Job item:
Every line holding the string "baoxehoi" should be copied out of the listing.

Source material:
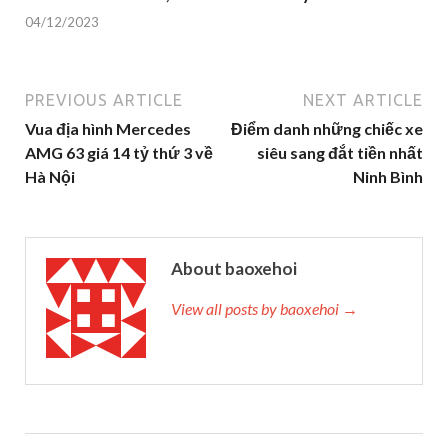
04/12/2023
PREVIOUS ARTICLE
NEXT ARTICLE
Vua địa hình Mercedes
Điểm danh những chiếc xe
AMG 63 giá 14 tỷ thứ 3 về
siêu sang đắt tiền nhất
Hà Nội
Ninh Bình
About baoxehoi
View all posts by baoxehoi →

Output:
About baoxehoi
View all posts by baoxehoi →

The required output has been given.